Belum Buyback Saham, Emiten Delisting Tak Bisa Lakukan Aksi Korporasi
Bursa Efek Indonesia (BEI) menyatakan tidak bisa serta merta menjatuhkan penghapusan saham secara paksa atau force delisting terhadap emiten yang sahamnya sudah disuspensi lebih dari 24 bulan.
Otoritas bursa akan menunggu kemampuan perusahaan melakukan pembelian kembali saham beredar (buyback) sebagaimana aturan Otoritas Jasa Keuangan (OJK). Bila kewajiban ini tidak dipenuhi, maka BEI akan memberi notasi khusus dan melarang emiten tersebut melakukan aksi korporasi.
Direktur Penilaian Perusahaan BEI I Gede Nyoman Yetna mengatakan kebijakan buyback atau pembelian kembali saham merupakan salah satu prinsip BEI untuk melindungi investor. Menurutnya, perusahaan harus mencari jalan keluar agar bisa bertanggung jawab dan menjalankan aturan yang ditetapkan.

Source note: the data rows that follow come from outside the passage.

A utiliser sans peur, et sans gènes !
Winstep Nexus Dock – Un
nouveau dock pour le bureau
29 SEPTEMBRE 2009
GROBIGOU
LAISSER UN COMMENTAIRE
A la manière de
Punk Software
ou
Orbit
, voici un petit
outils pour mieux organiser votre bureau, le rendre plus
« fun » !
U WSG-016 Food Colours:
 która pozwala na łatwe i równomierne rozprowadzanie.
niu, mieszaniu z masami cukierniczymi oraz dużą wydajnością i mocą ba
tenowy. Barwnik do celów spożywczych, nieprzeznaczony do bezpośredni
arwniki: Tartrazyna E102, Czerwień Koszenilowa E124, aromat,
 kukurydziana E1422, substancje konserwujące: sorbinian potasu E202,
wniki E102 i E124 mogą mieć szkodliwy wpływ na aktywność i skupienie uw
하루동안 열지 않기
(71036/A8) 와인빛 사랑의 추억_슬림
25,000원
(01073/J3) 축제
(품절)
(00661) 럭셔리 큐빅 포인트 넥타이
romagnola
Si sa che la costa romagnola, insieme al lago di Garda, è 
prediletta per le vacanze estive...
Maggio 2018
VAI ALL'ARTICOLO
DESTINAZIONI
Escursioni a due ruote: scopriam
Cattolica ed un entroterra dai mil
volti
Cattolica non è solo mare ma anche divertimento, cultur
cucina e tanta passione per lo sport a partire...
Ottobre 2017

"Ada pihak yang bertanggung jawab untuk melaksanakan (buyback), pihak itu bisa pemegang saham pengendali atau utama, yang ditunjuk untuk melakukan hal itu dan tetap menjadi kewajiban sampai dilaksanakan," katanya saat ditemui di Gedung BEI Jakarta, Selasa (18/4).

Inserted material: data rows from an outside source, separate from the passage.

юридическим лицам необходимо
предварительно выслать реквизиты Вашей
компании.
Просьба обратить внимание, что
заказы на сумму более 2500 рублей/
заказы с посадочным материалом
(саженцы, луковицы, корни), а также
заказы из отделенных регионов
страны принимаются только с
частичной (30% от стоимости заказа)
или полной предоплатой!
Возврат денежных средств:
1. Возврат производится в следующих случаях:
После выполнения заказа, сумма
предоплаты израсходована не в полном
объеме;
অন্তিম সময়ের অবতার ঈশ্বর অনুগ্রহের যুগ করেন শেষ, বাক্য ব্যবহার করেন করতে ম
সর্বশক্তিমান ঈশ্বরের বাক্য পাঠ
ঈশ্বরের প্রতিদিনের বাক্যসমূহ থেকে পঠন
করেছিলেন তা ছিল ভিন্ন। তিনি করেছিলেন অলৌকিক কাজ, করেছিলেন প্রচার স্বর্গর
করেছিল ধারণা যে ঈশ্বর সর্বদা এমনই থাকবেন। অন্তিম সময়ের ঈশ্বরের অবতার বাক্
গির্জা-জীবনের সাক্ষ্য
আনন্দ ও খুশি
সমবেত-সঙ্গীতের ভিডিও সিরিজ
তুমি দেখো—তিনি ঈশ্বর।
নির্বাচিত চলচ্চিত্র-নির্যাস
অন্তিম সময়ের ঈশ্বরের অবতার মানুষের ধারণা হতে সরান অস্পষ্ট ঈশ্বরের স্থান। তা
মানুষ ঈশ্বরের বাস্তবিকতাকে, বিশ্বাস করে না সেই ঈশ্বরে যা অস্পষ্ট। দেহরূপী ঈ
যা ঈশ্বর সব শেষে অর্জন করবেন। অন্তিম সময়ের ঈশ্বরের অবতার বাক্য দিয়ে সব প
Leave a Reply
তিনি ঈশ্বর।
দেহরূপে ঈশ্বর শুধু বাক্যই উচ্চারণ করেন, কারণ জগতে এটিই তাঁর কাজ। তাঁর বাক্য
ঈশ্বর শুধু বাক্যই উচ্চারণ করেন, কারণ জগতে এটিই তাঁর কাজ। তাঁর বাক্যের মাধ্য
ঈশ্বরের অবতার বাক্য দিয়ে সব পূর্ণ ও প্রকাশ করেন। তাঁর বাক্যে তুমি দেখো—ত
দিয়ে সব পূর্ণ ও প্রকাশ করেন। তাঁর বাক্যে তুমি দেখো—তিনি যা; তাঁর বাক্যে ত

Aturan ini tertuang dalam Peraturan Otoritas Jasa Keuangan (OJK) 3/POJK tentang Pengelenggaraan Kegiatan di Bidang Pasar Modal, suatu emiten wajib membeli kembali sahamnya yang beredar di publik.

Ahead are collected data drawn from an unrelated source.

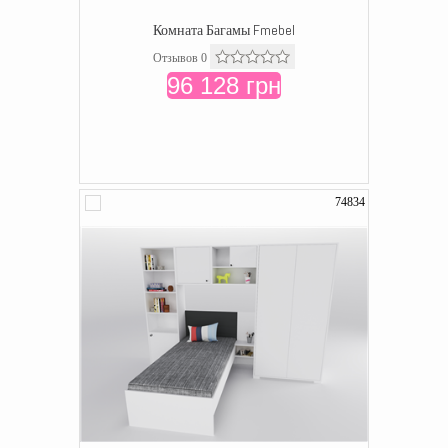
Комната Багамы Fmebel
Отзывов 0
96 128 грн
74834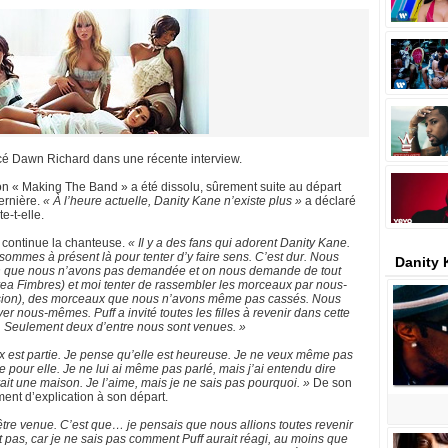
ncé Dawn Richard dans une récente interview.
n « Making The Band » a été dissolu, sûrement suite au départ
ernière.
« À l’heure actuelle, Danity Kane n’existe plus »
a déclaré
e-t-elle.
continue la chanteuse.
« Il y a des fans qui adorent Danity Kane.
ommes à présent là pour tenter d’y faire sens. C’est dur. Nous
Danity 
on que nous n’avons pas demandée et on nous demande de tout
ea Fimbres) et moi tenter de rassembler les morceaux par nous-
ssion), des morceaux que nous n’avons même pas cassés. Nous
r nous-mêmes. Puff a invité toutes les filles à revenir dans cette
r. Seulement deux d’entre nous sont venues. »
x est partie. Je pense qu’elle est heureuse. Je ne veux même pas
te pour elle. Je ne lui ai même pas parlé, mais j’ai entendu dire
avait une maison. Je l’aime, mais je ne sais pas pourquoi. »
De son
ent d’explication à son départ.
tre venue. C’est que… je pensais que nous allions toutes revenir
t pas, car je ne sais pas comment Puff aurait réagi, au moins que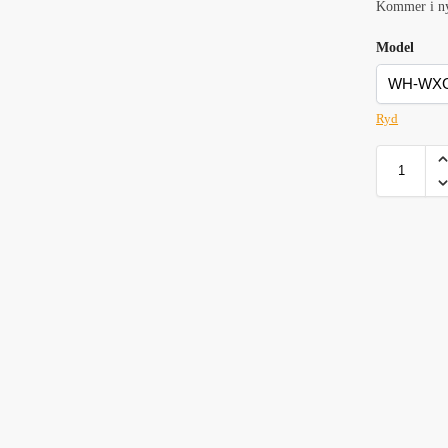
Kommer i nyt
Model
Ryd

Nyoman mengatakan, BEI akan memanggil pihak-pihak yang memiliki kewajiban untuk melaksanakan pembelian kembali saham. Jika kondisinya belum dapat memenuhi kewajiban tersebut, BEI akan memberi kesempatan hingga perusahaan dapat melunasi kewajiban sesuai aturan.
"Kami akan panggil kepada pihak-pihak untuk melakukan kewajiban itu dan memenuhi kewajibannya, kalau tidak, kami catat sebagai pihak-pihak yang memiliki catatan khusus dan tidak akan kami kasih (melakukan aksi korporasi)," katanya.
Sementara itu, terkait penghapusan pencatatan saham dari BEI, aturan ini tertuang dalam peraturan Bursa No.: I-I tentang Penghapusan Pencatatan atau delisting dan pencatatan kembali atau relisting saham di bursa.
BEI dapat menghapus pencatatan saham jika, pertama, suatu emiten mengalami kondisi atau peristiwa yang secara signifikan berpengaruh negatif terhadap kelangsungan usaha perusahaan tercatat baik secara finansial atau secara hukum.
Selain itu pengaruhnya terhadap kelangsungan status perusahaan tercatat sebagai perusahaan terbuka, dan perusahaan tercatat tidak dapat menunjukkan indikasi pemulihan yang memadai.
Kedua, saham perusahaan tercatat yang akibat suspensi di pasar reguler dan pasar tunai hanya diperdagangkan di pasar negosiasi sekurang-kurangnya selama 24 bulan terakhir.